[Start of Attachment]

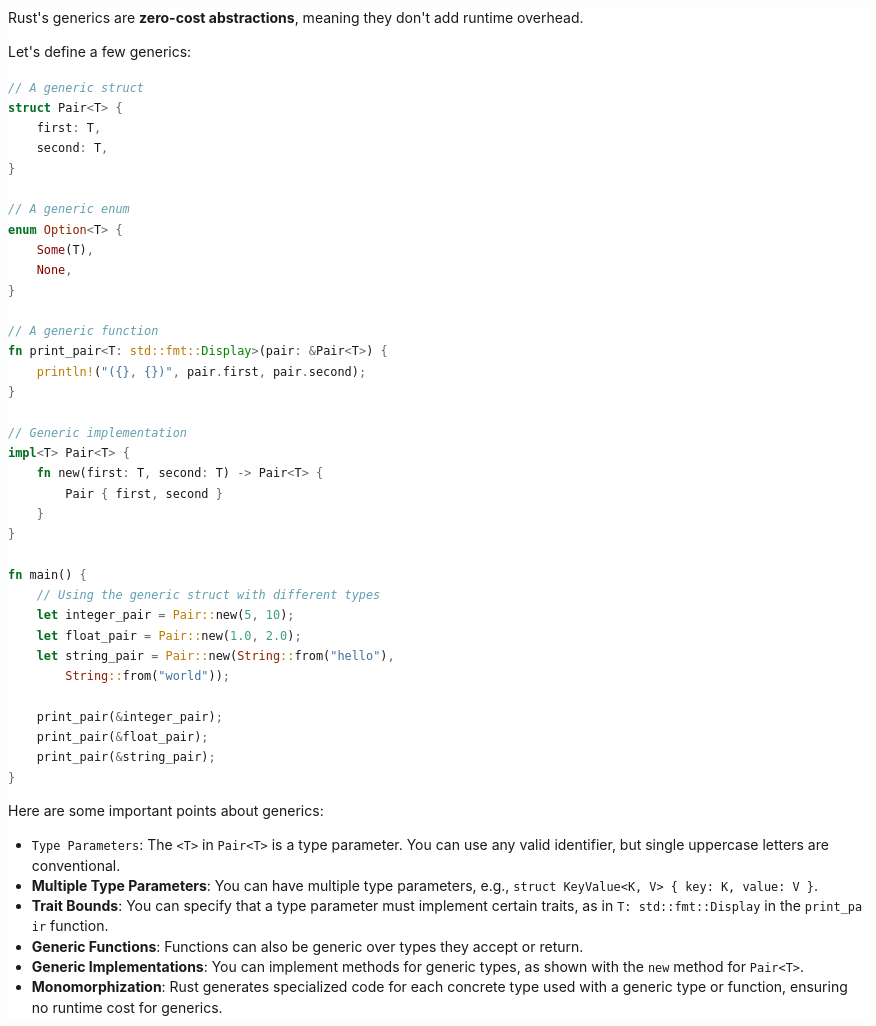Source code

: Rust's generics are **zero-cost abstractions**, meaning they don't add runtime 
overhead.

Let's define a few generics:

```rust
// A generic struct
struct Pair<T> {
    first: T,
    second: T,
}

// A generic enum
enum Option<T> {
    Some(T),
    None,
}

// A generic function
fn print_pair<T: std::fmt::Display>(pair: &Pair<T>) {
    println!("({}, {})", pair.first, pair.second);
}

// Generic implementation
impl<T> Pair<T> {
    fn new(first: T, second: T) -> Pair<T> {
        Pair { first, second }
    }
}

fn main() {
    // Using the generic struct with different types
    let integer_pair = Pair::new(5, 10);
    let float_pair = Pair::new(1.0, 2.0);
    let string_pair = Pair::new(String::from("hello"),
        String::from("world"));

    print_pair(&integer_pair);
    print_pair(&float_pair);
    print_pair(&string_pair);
}
```

Here are some important points about generics:

* `Type Parameters`: The `<T>` in `Pair<T>` is a type parameter. You can use 
  any valid identifier, but single uppercase letters are conventional.
* **Multiple Type Parameters**: You can have multiple type parameters, 
  e.g., `struct KeyValue<K, V> { key: K, value: V }`.
* **Trait Bounds**: You can specify that a type parameter must implement certain 
  traits, as in `T: std::fmt::Display` in the `print_pair` function.
* **Generic Functions**: Functions can also be generic over types they accept 
  or return.
* **Generic Implementations**: You can implement methods for generic types, as 
  shown with the `new` method for `Pair<T>`.
* **Monomorphization**: Rust generates specialized code for each concrete type 
  used with a generic type or function, ensuring no runtime cost for generics.

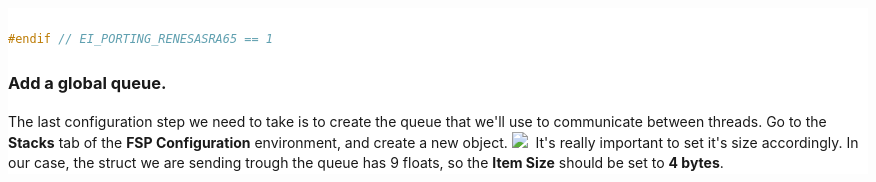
 ```c 
​
#endif // EI_PORTING_RENESASRA65 == 1
```
### Add a global queue. 
The last configuration step we need to take is to create the queue that we'll use to communicate between threads. Go to the **Stacks** tab of the **FSP Configuration** environment, and create a new object. 
![](https://i.imgur.com/3iU5KAn.png)
​
It's really important to set it's size accordingly. In our case, the struct we are sending trough the queue has 9 floats, so the **Item Size** should be set to **4 bytes**.
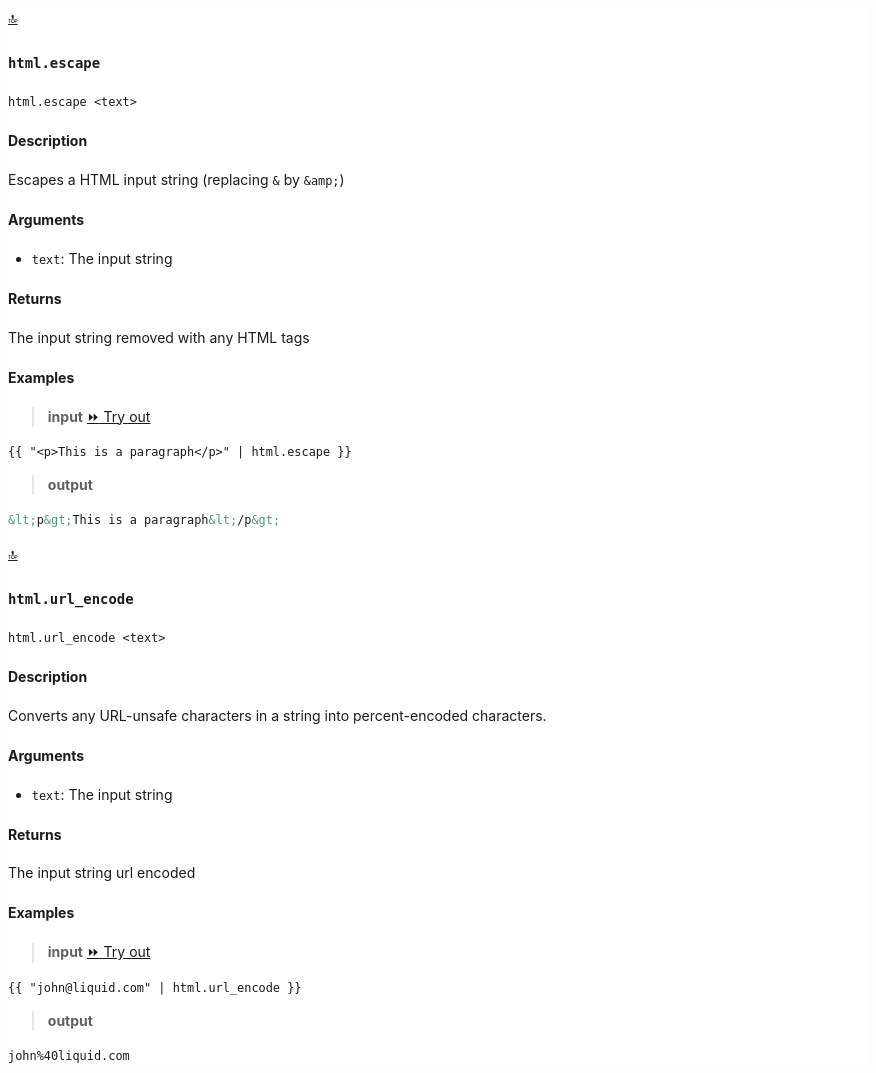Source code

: [:top:](#builtins)
### `html.escape`

```
html.escape <text>
```

#### Description

Escapes a HTML input string (replacing `&` by `&amp;`)

#### Arguments

- `text`: The input string

#### Returns

The input string removed with any HTML tags

#### Examples

> **input** [:fast_forward: Try out](https://scribanonline.azurewebsites.net/?template=%7B%7B%20%22%3Cp%3EThis%20is%20a%20paragraph%3C%2Fp%3E%22%20%7C%20html.escape%20%7D%7D&model={})
```scriban-html
{{ "<p>This is a paragraph</p>" | html.escape }}
```
> **output**
```html
&lt;p&gt;This is a paragraph&lt;/p&gt;
```

[:top:](#builtins)
### `html.url_encode`

```
html.url_encode <text>
```

#### Description

Converts any URL-unsafe characters in a string into percent-encoded characters.

#### Arguments

- `text`: The input string

#### Returns

The input string url encoded

#### Examples

> **input** [:fast_forward: Try out](https://scribanonline.azurewebsites.net/?template=%7B%7B%20%22john%40liquid.com%22%20%7C%20html.url_encode%20%7D%7D&model={})
```scriban-html
{{ "john@liquid.com" | html.url_encode }}
```
> **output**
```html
john%40liquid.com
```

[End of Attachment]

When a line of the records has the word "cost", pick it out and copy it.

> [RESPONSE BOX]
: Rust's generics are **zero-cost abstractions**, meaning they don't add runtime 
  used with a generic type or function, ensuring no runtime cost for generics.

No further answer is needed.